Sur un numéro de téléphone

Publié le par Eminescu

(Cela faisait trop longtemps que je délaissais mes lecteurs et que je n'écrivais que des articles sur l'actu. Cela a fini par me lasser. Aussi je publie une petite nouvelle drolatique dans le goût de celle que j'avais l'habitude d'écrire un temps.)   

 

La soirée avait été arrosée. J’avais je ne sais quel chagrin à noyer, un cafard citadin, ou une espèce de frayeur de vieillir. A présent il m’arrive souvent de boire seul. Toujours est-il que, deux jours après, j’étais en bien meilleure forme et que je sortais de mon immeuble pour porter les cadavres de ma beuverie dans le gros bidon qui trône de l’autre côté de la rue, dans un grand parking. On ne parlera jamais assez, pour le moral, des bienfaits de la cuite.

J’entendais avec plaisir les bouteilles éclater contre d’autres bouteilles, à l’intérieur ; à travers les trous dégueulasses, je les lançais de toutes mes forces afin d’obtenir les sons les plus grondants.

En traversant à nouveau la rue, je surpris une grande dame noire en train de placarder un autocollant sur un lampadaire. C’étaient un nom, seulement, et un numéro.

Je me suis toujours demandé de quoi il s’agissait. C’est vrai, on les voit partout ces noms et ces numéros et on sait jamais sur qui on pourrait tomber en appelant. Le papier de ces autocollants, abîmé et décoloré par les intempéries, fait partie de notre quotidien. Mais quelle est leur nature véritable ? De la pub ? Mais alors de la pub pour quoi ?

Je suis curieux de nature et l’occasion était trop belle.

Je me suis dit que cette dame qui collait des numéros furtivement voudrait bien m’éclairer, que cela m’économiserait toujours un coup de fil surtaxé.

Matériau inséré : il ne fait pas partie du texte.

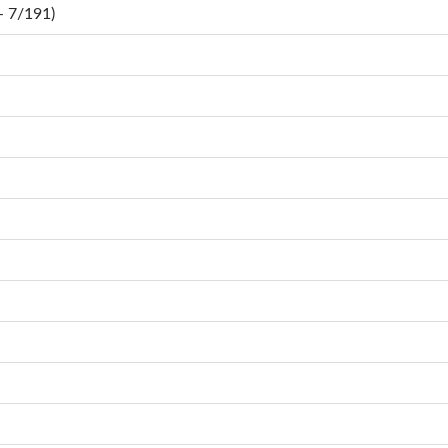
 7/191)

-Madame, oui… excusez-moi. Sur qui on tombe quand on appelle ce numéro ?

-Ce numéro là ? Mais sur moi.

Voilà qui m’intriguait : elle placardait ces propres petites annonces.

-Et que dites vous à l’appareil ?

-Ce que je dis ? Vous voulez vraiment savoir ?

-Simple curiosité.

-Je dis : « Oh oui, je te tripote la kikoute, oh la kikoute ».

-Mais c’est pas vrai, c’est à distance…

-Oui, mais toi, à l’autre bout du fil, tu te la tripote en croyant que c’est moi.

-Excusez-moi, mais je sens bien si c’est ma main ou celle de quelqu'un d'autre. C’est d’ailleurs un peu trop souvent la mienne… Et après ?

-Après, ça fait : « Oh oui, je te la tripote, oh que je te la tripote… J’aime ça, oh, j’aime ça ah ah ».

-Et si j’y crois toujours pas

-Eh bien vous me donnez votre adresse et je passe chez vous.

-Sans façon, avec le bordel qu’il y a dans mon appart’, je peux vraiment accueillir personne.

-Vous êtes sûr ?

-Bien vrai… En tout cas je vous remercie. Ça faisait longtemps que je me posais des questions là-dessus: me voilà renseigné.

Et je regagnai mon immeuble en sifflotant.

On fait quand même de sacrées rencontres quand on sait ouvrir l’œil.